People with student loans, who heavily favored Bernie Sanders in a presidential election poll taken in June, are migrating to the Clinton camp, according to a new survey.
In an online poll taken last week of 1,500 18- to 31-year-olds with student debt, 43 percent said they wanted Clinton to win the election, student loan marketplace LendEDU.com reports. That’s up from just 13 percent of the same age cohort who favored Clinton when Sanders was still in the running.
The level of Trump supporters stayed fairly steady over the past two months. Twenty-six percent favored Trump in June, and while that number fell to 23 percent, the poll has a margin of error of plus or minus 3 percentage points.
A more dramatic change came in the undecideds. Back in June, it was 25 percent. Now it’s 34 percent.

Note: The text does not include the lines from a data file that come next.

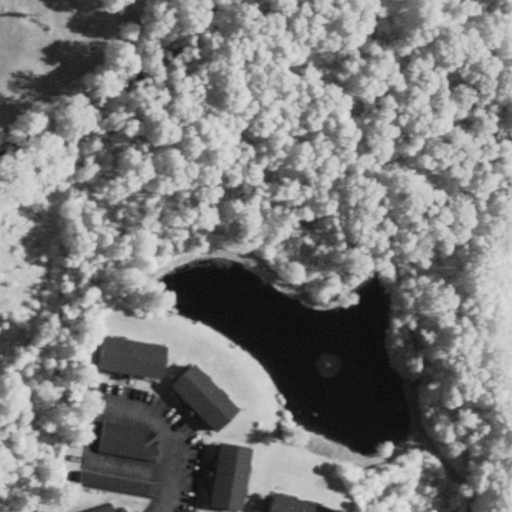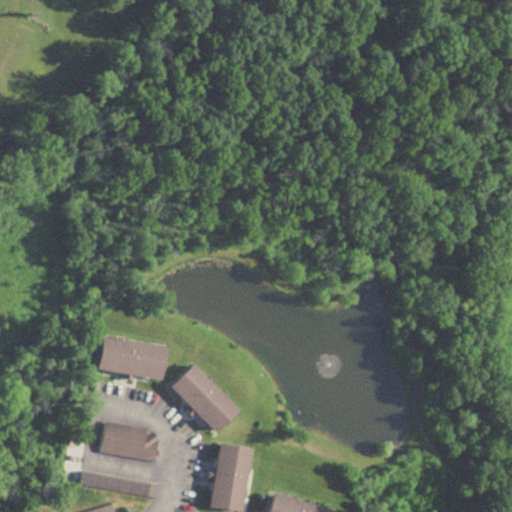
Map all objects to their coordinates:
park: (506, 341)
building: (126, 357)
building: (131, 361)
building: (198, 395)
building: (204, 400)
road: (97, 408)
building: (127, 438)
building: (128, 444)
parking lot: (137, 444)
building: (73, 452)
building: (226, 478)
building: (229, 479)
building: (114, 483)
building: (113, 487)
road: (168, 494)
building: (284, 505)
building: (290, 506)
building: (100, 507)
building: (34, 509)
building: (106, 510)
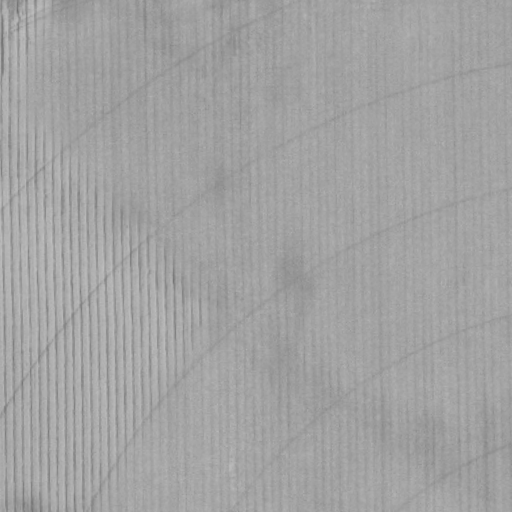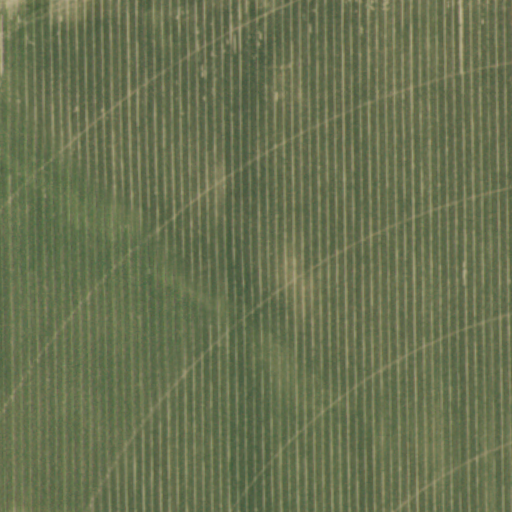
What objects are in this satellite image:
crop: (256, 255)
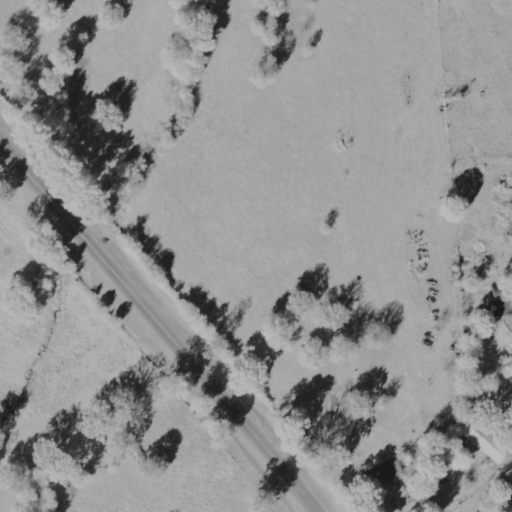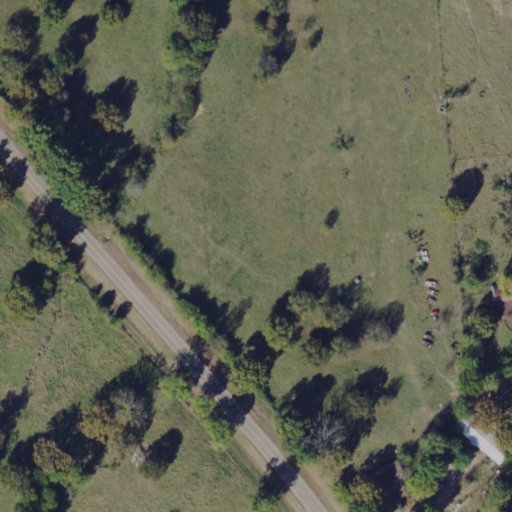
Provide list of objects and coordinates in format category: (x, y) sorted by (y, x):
building: (504, 303)
road: (156, 332)
building: (390, 473)
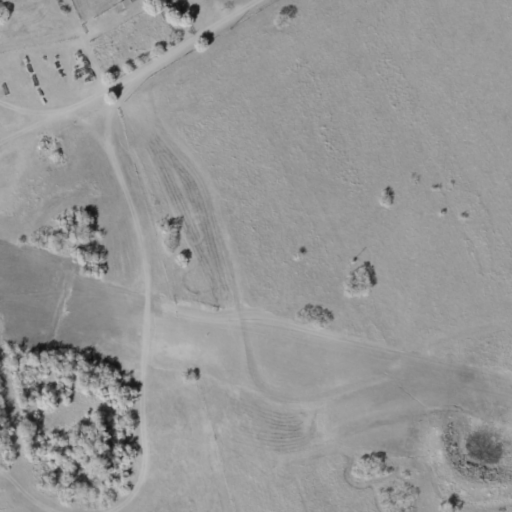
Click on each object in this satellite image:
road: (132, 78)
road: (111, 302)
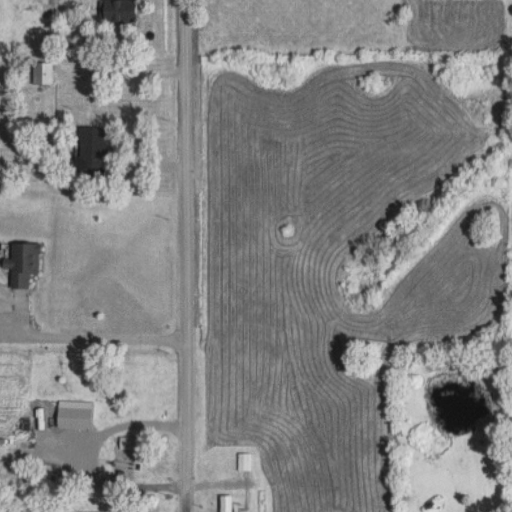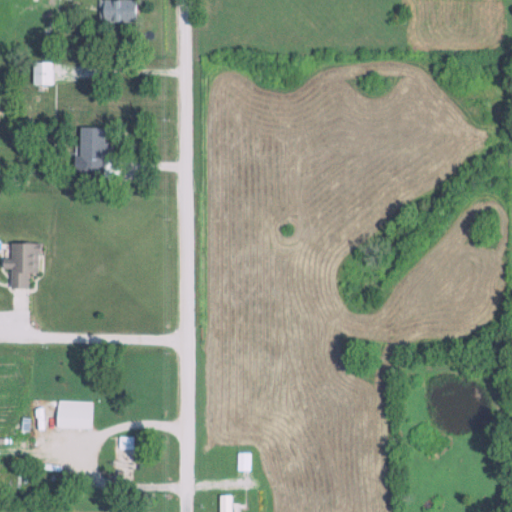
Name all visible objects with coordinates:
building: (114, 11)
road: (184, 39)
building: (39, 73)
building: (90, 149)
building: (20, 263)
road: (184, 295)
building: (71, 418)
building: (130, 469)
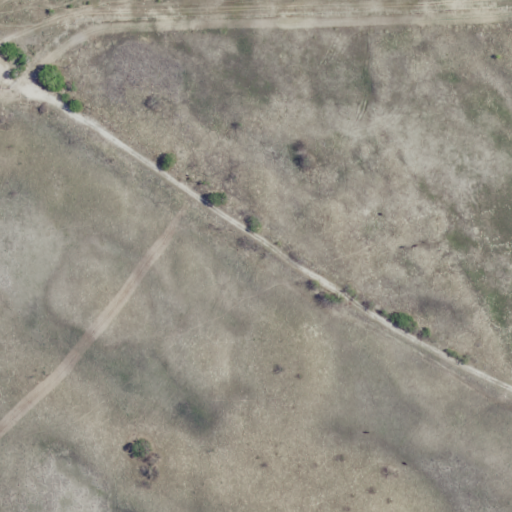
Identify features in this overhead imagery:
road: (255, 202)
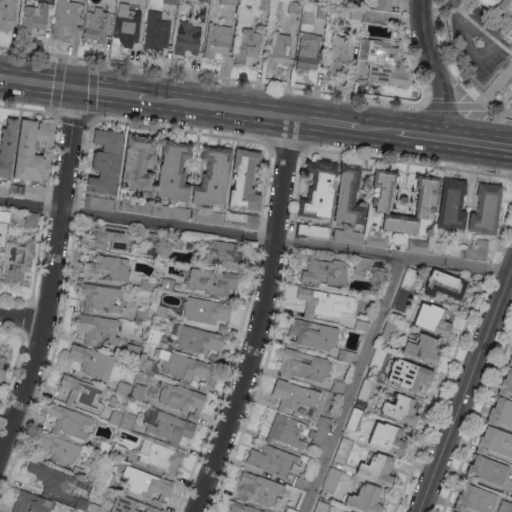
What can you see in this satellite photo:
building: (200, 0)
building: (202, 0)
building: (168, 1)
building: (169, 1)
building: (228, 1)
building: (228, 2)
building: (340, 2)
building: (262, 5)
building: (382, 5)
building: (383, 5)
building: (293, 7)
building: (501, 10)
building: (64, 12)
building: (323, 12)
building: (6, 13)
building: (357, 13)
building: (6, 14)
building: (375, 16)
building: (34, 17)
building: (34, 17)
building: (66, 18)
road: (466, 24)
building: (94, 25)
building: (95, 25)
building: (124, 26)
building: (126, 26)
building: (508, 27)
building: (155, 31)
building: (156, 31)
building: (185, 38)
building: (186, 38)
building: (215, 40)
building: (218, 42)
building: (249, 43)
building: (278, 45)
building: (247, 46)
building: (278, 49)
building: (308, 51)
building: (305, 52)
road: (453, 52)
building: (337, 53)
building: (338, 54)
building: (381, 62)
building: (386, 64)
road: (434, 68)
road: (36, 82)
road: (265, 83)
traffic signals: (74, 87)
road: (110, 91)
road: (493, 103)
road: (450, 105)
road: (218, 107)
road: (25, 108)
road: (71, 118)
road: (325, 121)
road: (376, 128)
road: (178, 130)
building: (43, 131)
road: (452, 138)
road: (286, 145)
building: (6, 146)
building: (7, 146)
building: (32, 150)
building: (26, 154)
building: (104, 161)
building: (105, 161)
building: (136, 162)
road: (408, 162)
building: (137, 163)
building: (171, 171)
building: (172, 171)
building: (212, 176)
building: (211, 180)
building: (243, 180)
building: (244, 180)
building: (321, 188)
building: (3, 189)
building: (318, 190)
building: (25, 191)
building: (28, 191)
building: (380, 192)
building: (347, 196)
building: (348, 196)
building: (424, 197)
building: (385, 198)
building: (97, 202)
building: (421, 202)
building: (98, 203)
building: (450, 204)
building: (451, 204)
building: (135, 205)
building: (139, 206)
building: (484, 209)
building: (485, 209)
building: (161, 210)
building: (170, 211)
building: (10, 215)
building: (205, 216)
building: (11, 217)
building: (209, 217)
building: (29, 218)
building: (31, 219)
building: (242, 219)
building: (398, 225)
building: (311, 230)
building: (312, 230)
road: (254, 235)
building: (0, 236)
building: (346, 236)
building: (348, 236)
building: (108, 238)
building: (108, 238)
building: (153, 239)
building: (374, 240)
building: (375, 240)
building: (177, 242)
building: (417, 246)
building: (419, 246)
building: (446, 248)
building: (444, 249)
building: (477, 250)
building: (475, 251)
building: (220, 253)
building: (218, 254)
building: (17, 261)
building: (17, 261)
building: (361, 265)
building: (361, 266)
building: (106, 267)
building: (108, 268)
road: (50, 272)
building: (323, 272)
building: (376, 272)
building: (321, 273)
building: (408, 279)
building: (214, 282)
building: (222, 283)
building: (167, 284)
building: (149, 285)
building: (443, 285)
building: (444, 285)
building: (400, 296)
building: (98, 297)
building: (99, 298)
building: (401, 299)
building: (323, 303)
building: (329, 305)
building: (160, 310)
building: (207, 312)
building: (141, 315)
road: (22, 317)
road: (257, 318)
building: (433, 319)
building: (430, 321)
building: (96, 325)
building: (97, 329)
building: (388, 329)
building: (310, 335)
building: (311, 335)
building: (154, 336)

The poll showed a definite gender divide, too:
With some 43 million people holding more than $1.3 trillion in student loan debt—and some voters vehemently against forgiving it—it’s a hot issue for many. In the June poll, student loan borrowers said the level of student debt overshadowed ISIS as a threat to the U.S.
As you’d imagine, most of that student debt sits on the balance sheets of millennials and Gen Xers. A 2015 Gallup poll found that 35 percent of millennials and 25 percent of Gen Xers had student debt, with Gen Xers owing the most, at $30,000. It also found that about 19 percent of Americans report carrying student loans.